Vatikan (ANTARA) – Paus Fransiskus pada Sabtu (28 November) melantik 13 kardinal baru, termasuk orang Afrika-Amerika pertama yang memegang pangkat tinggi, semakin memperluas dampak paus pada kelompok yang suatu hari akan memilih penggantinya.
Para kardinal dilantik dalam sebuah upacara, yang dikenal sebagai konsistori, yang sangat ramping karena pandemi Covid-19.
Alih-alih ribuan seperti biasanya, hanya 10 tamu per kardinal yang diizinkan di Basilika Santo Petrus ketika paus memberi para pria cincin dan topi merah tradisional mereka, yang dikenal sebagai biretta.
Sembilan dari 13 orang berusia di bawah 80 tahun dan memenuhi syarat di bawah hukum Gereja untuk memasuki konklaf rahasia untuk memilih paus berikutnya dari antara mereka sendiri setelah Fransiskus meninggal atau mengundurkan diri.

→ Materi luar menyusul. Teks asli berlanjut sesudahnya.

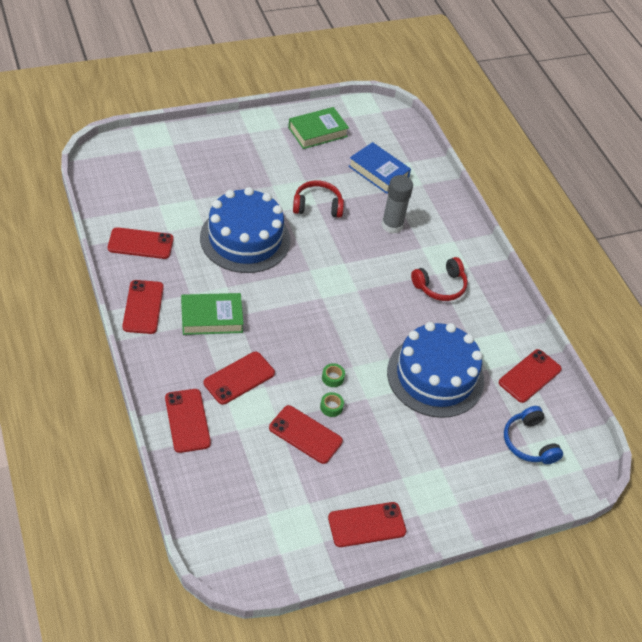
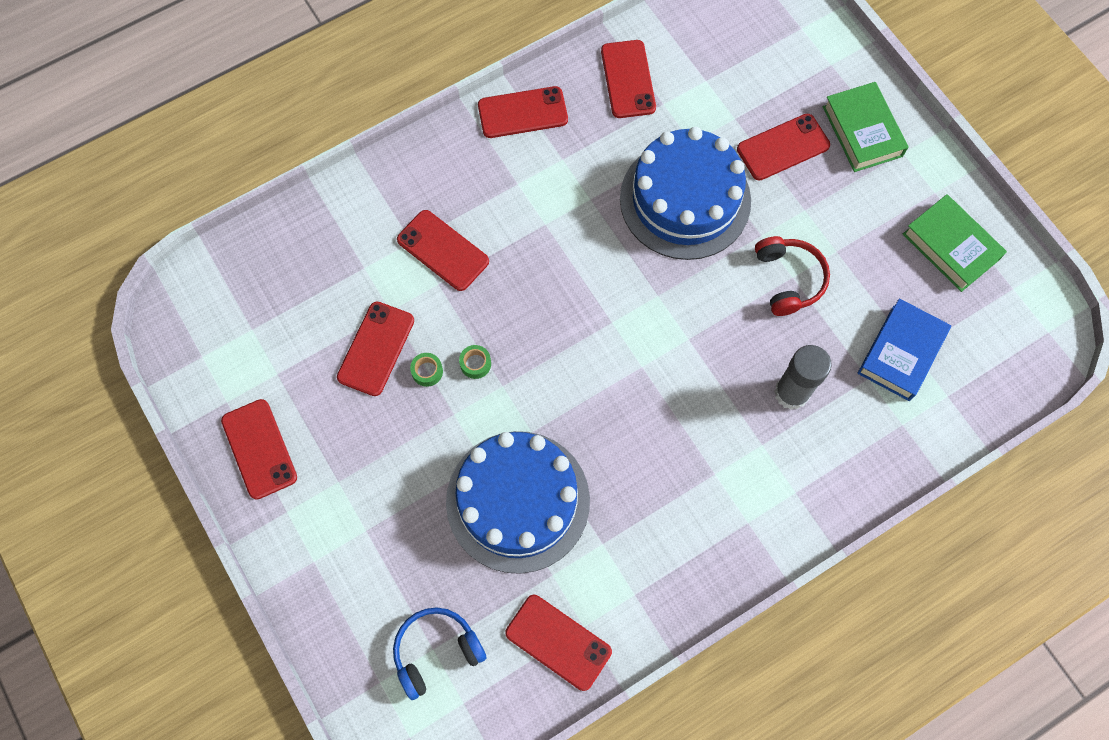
camera: 85 degrees right, 20 degrees up
red phone [165,389,211,453] -> red phone moved to [737,114,830,180]
green book [181,293,244,335] -> green book moved to [823,82,908,172]
red headphones [411,257,468,301] -> none

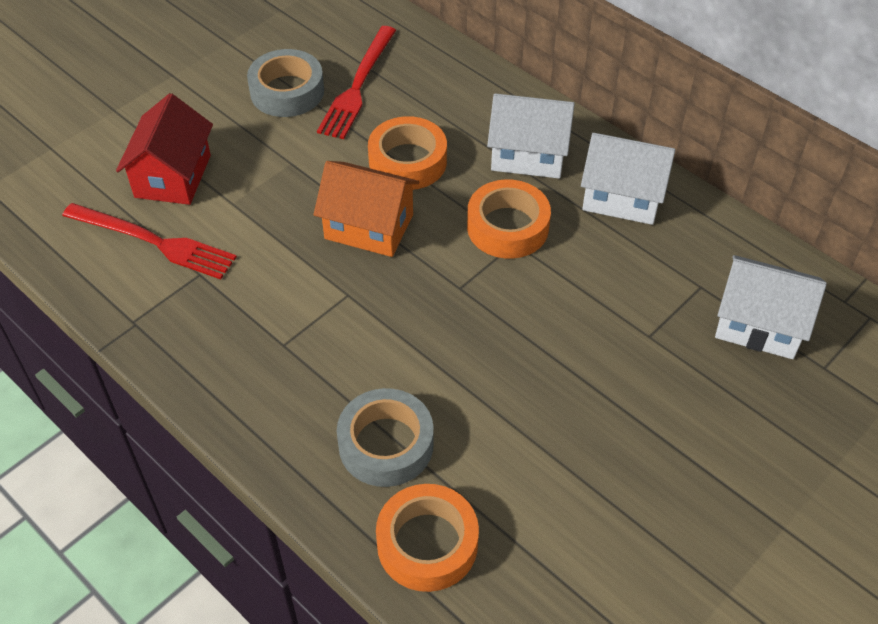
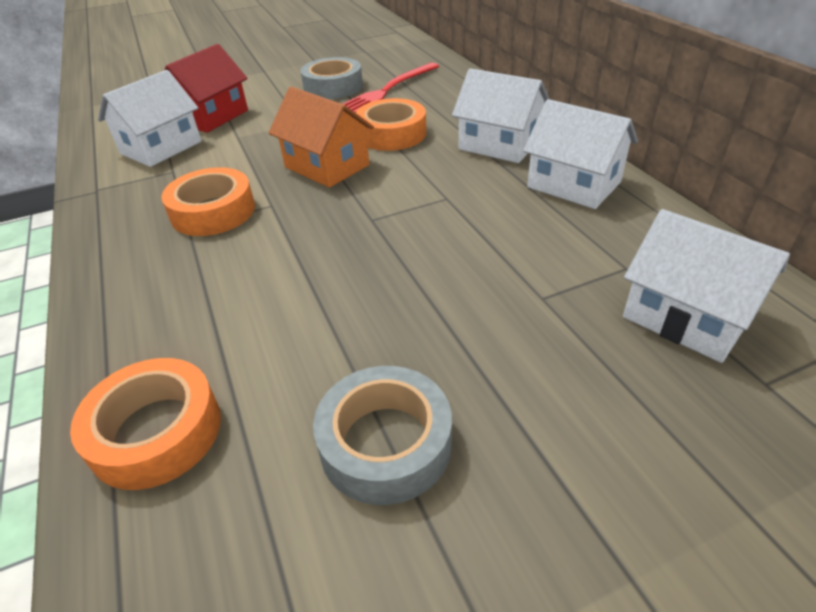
camera: 25 degrees right, 10 degrees down
red fork [62,203,237,279] -> white house [98,70,201,167]
grey tape [337,388,434,487] -> grey tape moved to [313,366,452,505]
orange tape [467,179,551,259] -> orange tape moved to [161,167,255,236]

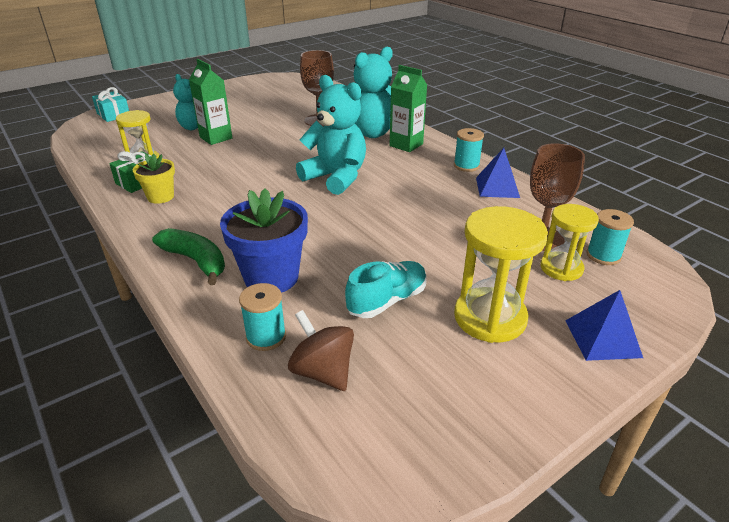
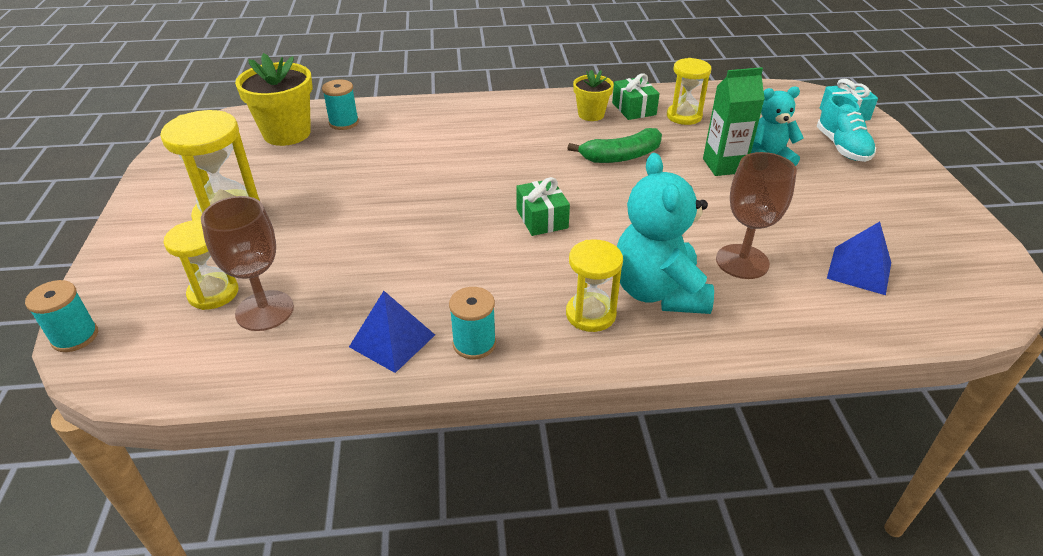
camera: 120 degrees right, 5 degrees up
green banana [152,228,225,285] -> green banana moved to [567,128,662,163]
blue flower pot [220,188,308,293] -> none
brown spinning top [288,310,354,391] -> yellow flower pot [235,53,313,146]
turquoise teddy bear [296,75,366,195] -> green gift [516,177,570,236]
turquoise shoe [345,261,427,318] -> turquoise shoe moved to [817,94,876,162]
green carton [389,65,427,152] -> yellow hourglass [566,239,623,332]
blue pyramid [565,290,643,361] -> blue pyramid moved to [827,222,891,295]
turquoise spool [587,209,634,265] -> turquoise spool moved to [25,280,98,352]

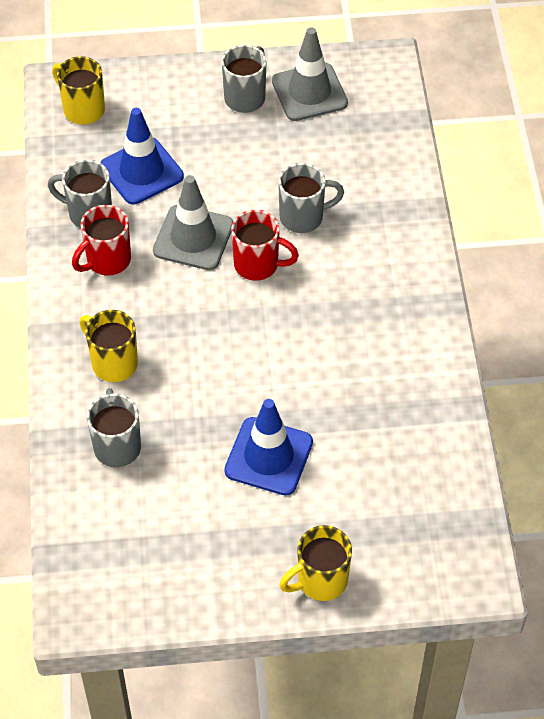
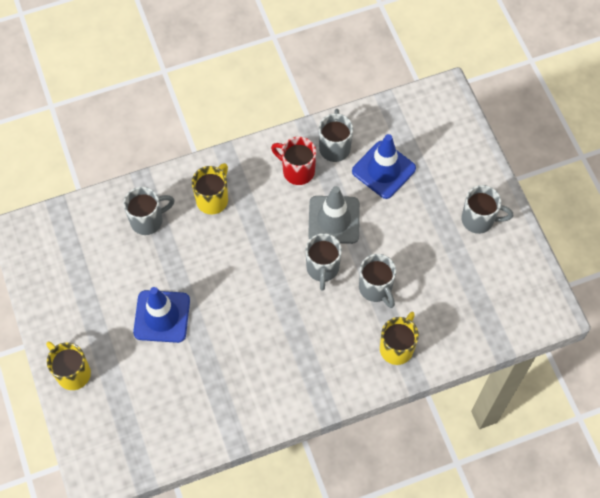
camera: 75 degrees right, 10 degrees up
yellow mug [52,56,105,125] -> yellow mug moved to [380,312,419,365]
red mug [231,210,299,281] -> grey mug [306,233,342,291]
grey traffic cone [272,27,348,121] -> none

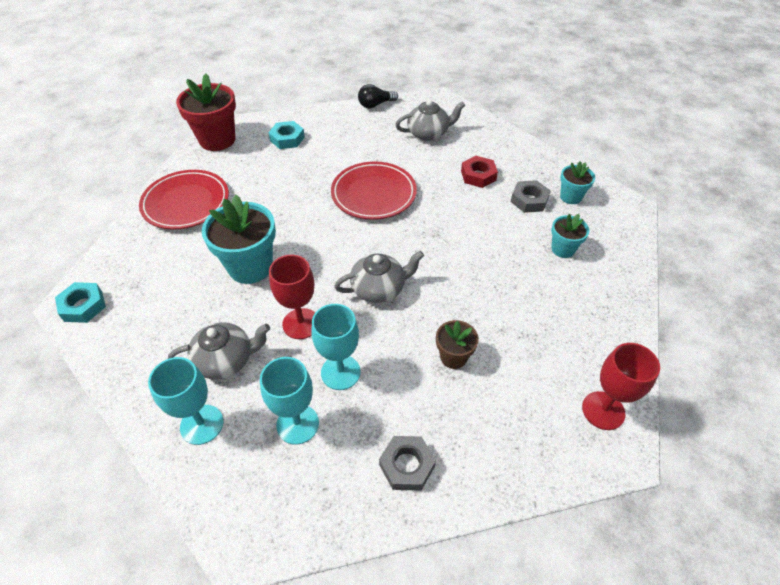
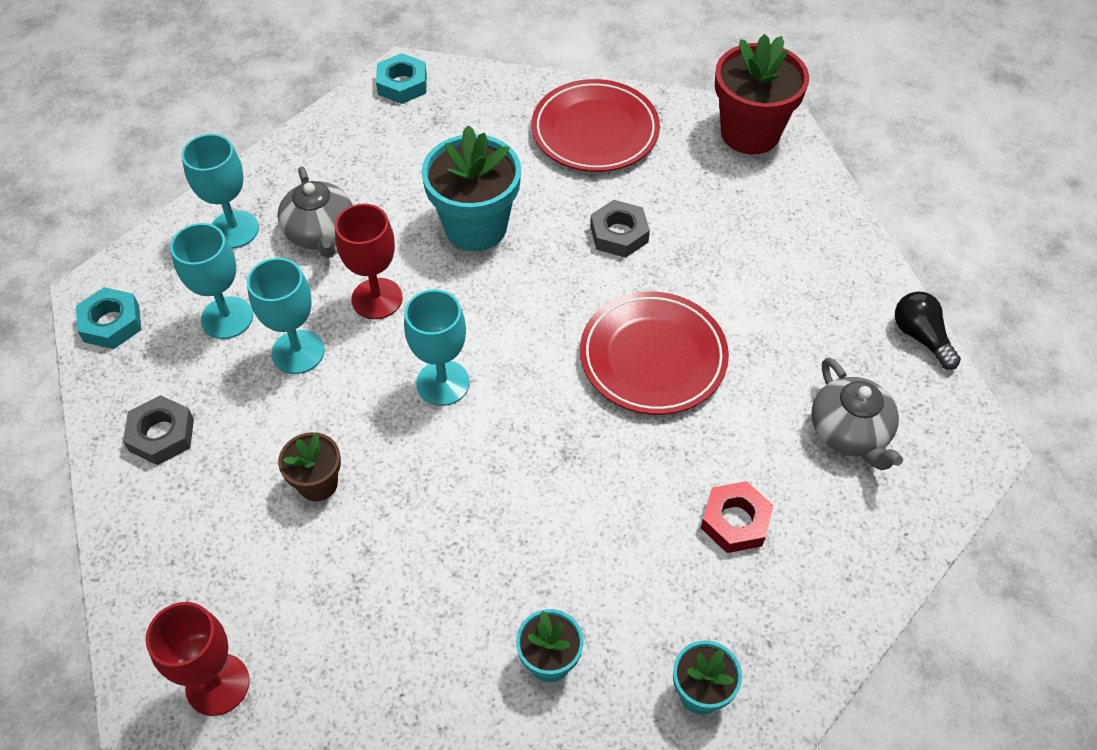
camera: 85 degrees right, 5 degrees up
turquoise nut [268,121,305,149] -> turquoise nut moved to [76,287,142,349]
grey teapot [334,251,424,303] -> turquoise goblet [404,289,470,406]
grey nut [511,180,551,213] -> grey nut moved to [590,200,650,258]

Itu adalah konsistori ketujuh Paus Fransiskus sejak pemilihannya pada 2013. Dia sekarang telah menunjuk 57% dari 128 kardinal pemilih, yang sebagian besar berbagi visinya tentang Gereja yang lebih inklusif dan berwawasan ke luar.
Sejauh ini, ia telah menunjuk 18 kardinal dari sebagian besar negara-negara yang jauh yang tidak pernah memilikinya, hampir semuanya dari negara berkembang. Dalam konsistori hari Sabtu, Brunei dan Rwanda mendapatkan kardinal pertama mereka.
Sementara Eropa masih memiliki bagian terbesar dari kardinal pemilih, dengan 41%, itu turun dari 52% pada 2013 ketika Francis menjadi paus Amerika Latin pertama.
Dengan setiap konsistori, Paus Fransiskus telah meningkatkan kemungkinan bahwa penggantinya akan menjadi non-Eropa lainnya, setelah memperkuat Gereja di tempat-tempat di mana ia adalah minoritas kecil atau di mana ia tumbuh lebih cepat daripada di Barat yang stagnan.
Sembilan pemilih baru berasal dari Italia, Malta, Rwanda, Amerika Serikat, Filipina, Chili, Brunei dan Meksiko.
Dalam homilinya, Paus Fransiskus mengatakan kepada orang-orang untuk tetap memperhatikan Tuhan, menghindari segala bentuk korupsi, dan tidak menyerah pada “semangat duniawi” yang dapat menyertai prestise dan kekuasaan pangkat baru mereka.
Semua orang di basilika kecuali paus mengenakan topeng. Setiap kardinal baru memindahkan kardinal mereka ketika mereka berlutut di hadapannya untuk diinvestasikan.
Wilton Gregory, uskup agung Washington, D.C, berusia 72 tahun, menjadi kardinal Afrika-Amerika pertama pada saat Amerika Serikat sedang memeriksa hubungan ras setelah serentetan pembunuhan polisi terhadap orang kulit hitam yang tidak bersenjata.
Gregory menjadi berita utama pada bulan Juni ketika dia mengecam kunjungan Presiden Donald Trump ke sebuah kuil Katolik di Washington, setelah polisi dan tentara menggunakan gas air mata dan peluru karet untuk membersihkan pengunjuk rasa sehingga Trump dapat difoto di depan sebuah gereja bersejarah Washington yang memegang Alkitab.
Gregorius mengatakan dia merasa “membingungkan dan tercela bahwa setiap fasilitas Katolik akan membiarkan dirinya disalahgunakan dan dimanipulasi secara mengerikan”.
Konservatif Katolik mengutuk Gregory dan memihak Trump.
Dalam sebuah wawancara dengan Reuters pada hari Selasa, Gregory mengatakan dia ingin menemukan kesamaan dengan Presiden terpilih AS Joe Biden meskipun ada ketidaksepakatan tentang isu-isu seperti aborsi.
Gregorius adalah salah satu dari segelintir kardinal baru yang dikarantina selama sekitar 10 hari di kamar mereka di wisma Vatikan tempat paus juga tinggal. Para kardinal dari Brunei dan Filipina tidak dapat melakukan perjalanan dan akan menerima cincin dan topi mereka dari delegasi kepausan.
Empat non-pemilih berusia di atas 80 tahun diberi kehormatan setelah pelayanan panjang kepada Gereja. Yang paling menonjol adalah Uskup Agung Silvano Tomasi, seorang Italia-Amerika yang telah bekerja di seluruh dunia dan merupakan salah satu pakar imigrasi terkemuka Gereja.